Нет, подумал я. Этот дом, эту дачу, как старинную книгу, надо привязать железной цепью, поставить под стекло и показывать любопытным и странствующим.

Издали он похож на толстую мужиковатую бабу, хозяйски расхаживающую по своему двору. Ближе он кажется седым полным иереем, переодевшимся в желтую блузу и детские штанишки. Иногда он просто русский бородач-мужик. И однажды он был... паном. Не врубелевским - болотным, студенистым, волшебным. Нет. Обрусевшим паном эллинов.

Я видел его однажды в роли заклинателя.
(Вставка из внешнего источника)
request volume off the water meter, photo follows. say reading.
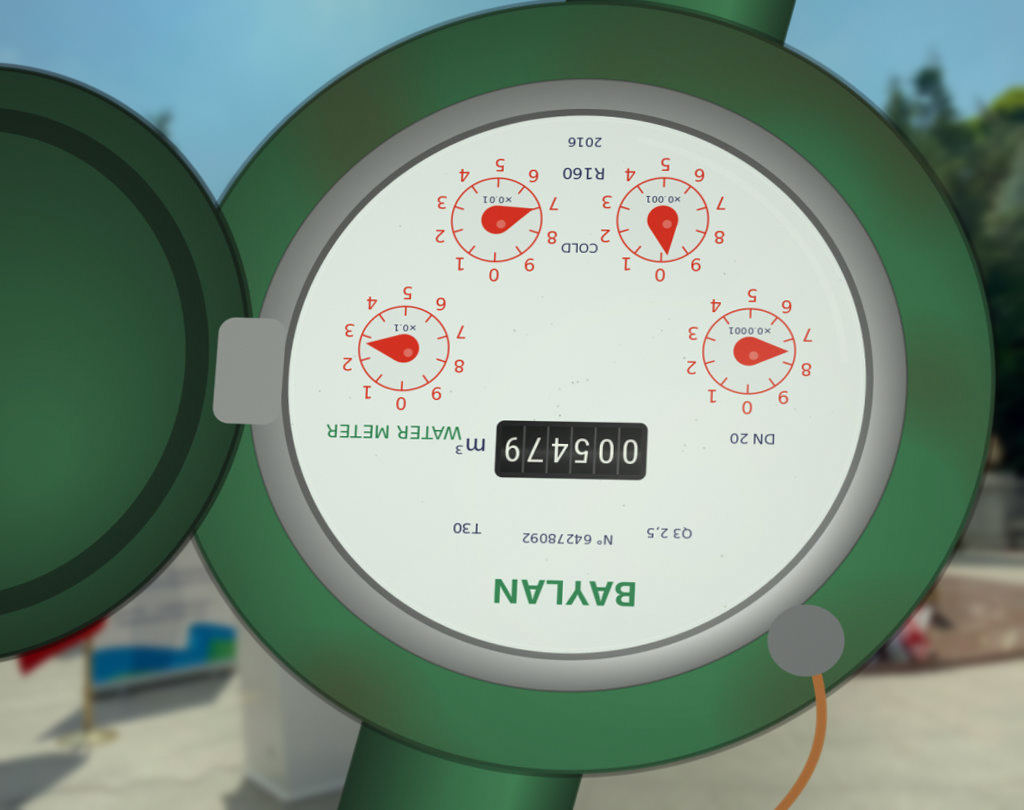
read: 5479.2697 m³
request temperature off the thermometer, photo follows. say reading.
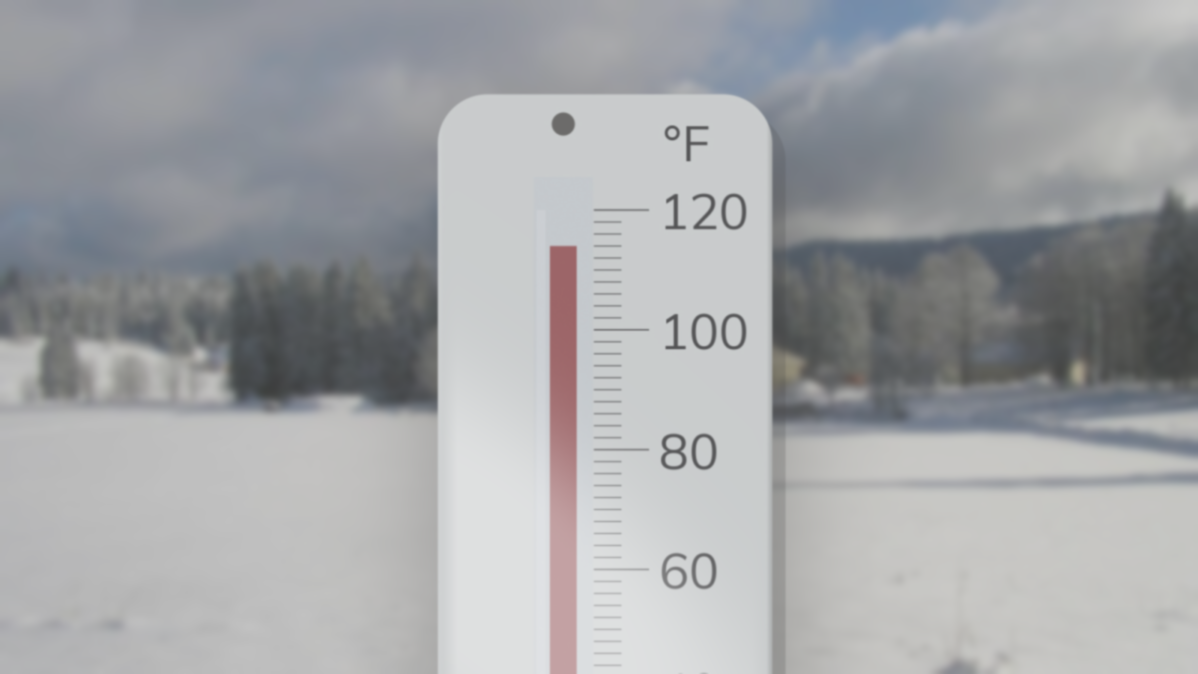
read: 114 °F
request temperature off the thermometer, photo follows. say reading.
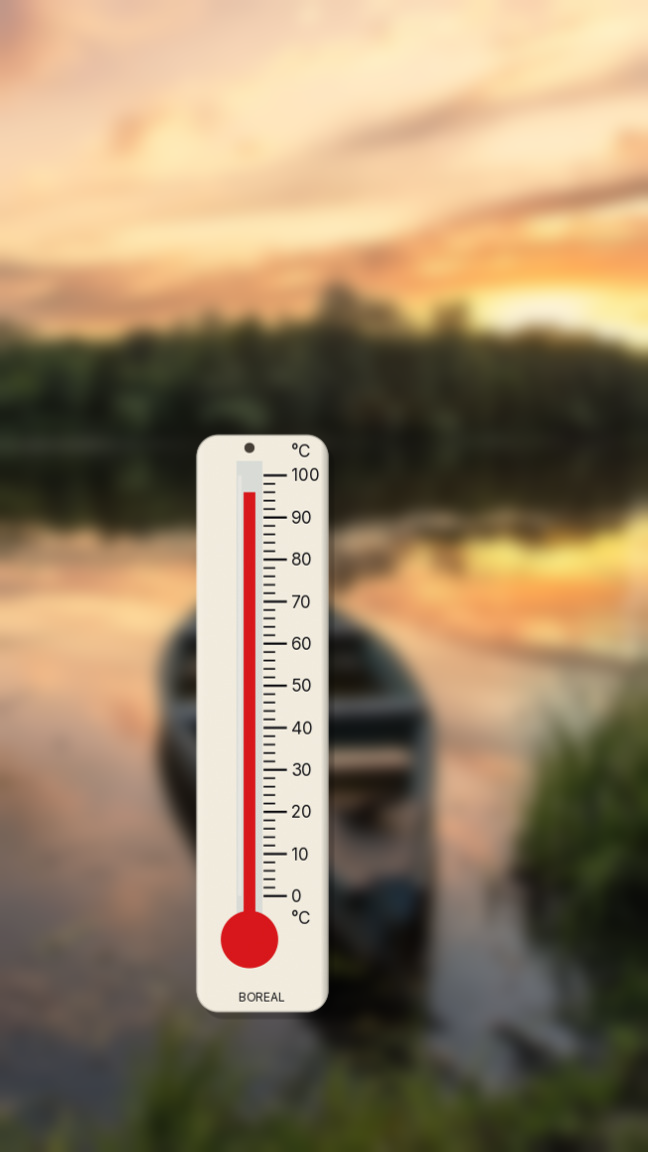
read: 96 °C
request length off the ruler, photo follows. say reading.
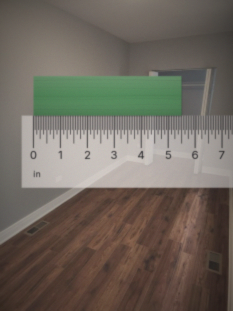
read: 5.5 in
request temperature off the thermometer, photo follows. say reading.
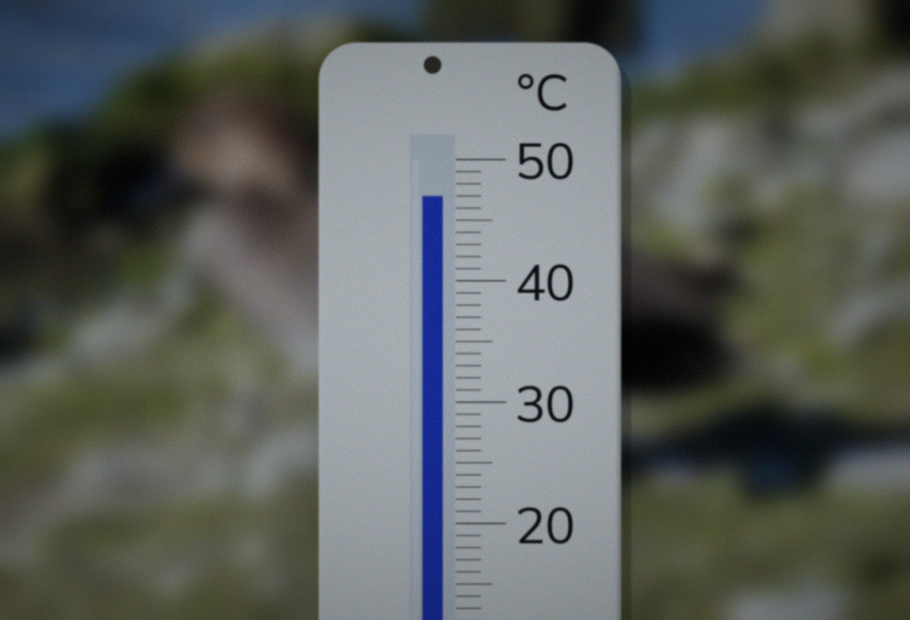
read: 47 °C
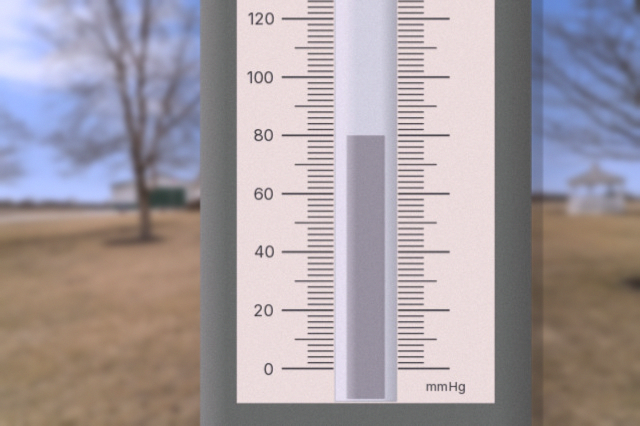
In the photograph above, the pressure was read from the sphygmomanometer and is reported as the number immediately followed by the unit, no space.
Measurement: 80mmHg
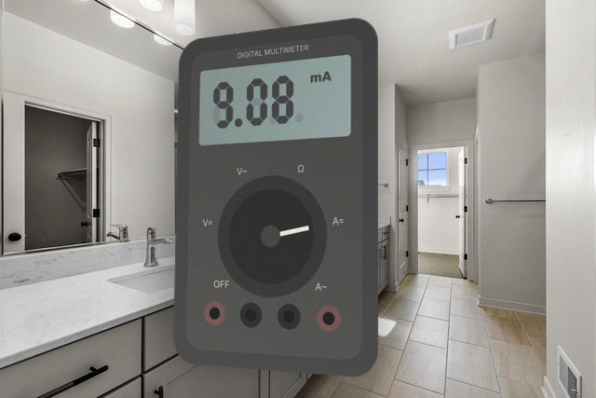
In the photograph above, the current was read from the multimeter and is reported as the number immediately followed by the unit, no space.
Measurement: 9.08mA
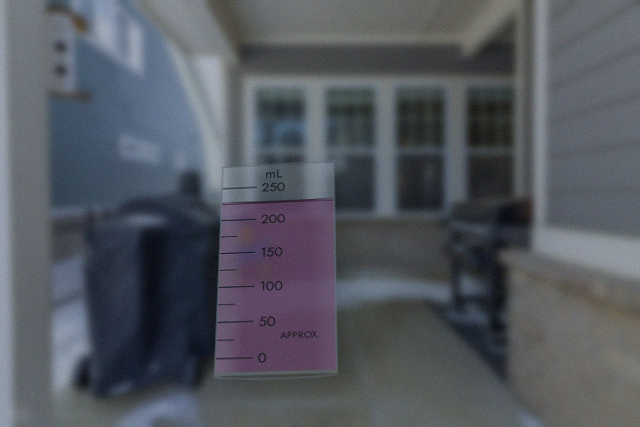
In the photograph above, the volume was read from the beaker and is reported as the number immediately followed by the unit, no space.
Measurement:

У киноактрисы Гали болела голова. Задрапированная в розовую полукупальную комбинацию, Гали с хорошей театральной искренностью держала свою кинематографическую ладонь. Он в желтом и длинном камзоле-блузе, в открытых сандалиях, блестя пенсне, водил по ее ладони своими короткими полными пальцами, казалось, знающими все тайны исцеления, и молча заговаривал.

На знойном дворике было пусто. В воздухе стояла горячая тишина. Случайно проходящие мимо гости не могли сдержать улыбок. Равнодушно смотрело небо, привыкшее ко всему.

Море в Коктебеле. Необычное. Ни ресторанных декораций ялтинской набережной, ни carte-postal'ьных скал Гурзуфа, ни алупкинского львиного уюта. Там по берегу - бутафорские нимфы князя Юсупова, беломраморные графские лестницы, здесь камни, скалы и рыбачьи лодки. Вместо простодушного татарского занавеса Алушты, расшитого трафаретными кипарисами, - лысые головы гор да изредка низкорослый кустарник с двумя-тремя сухими графическими деревьями. В Ялте тесное море. Такое тесное, что даже есть ванны с пресной и морской водой. В Ореанде и Дюльбере море как нарядная женщина. Море в Коктебеле простое и древнее, как Гомер.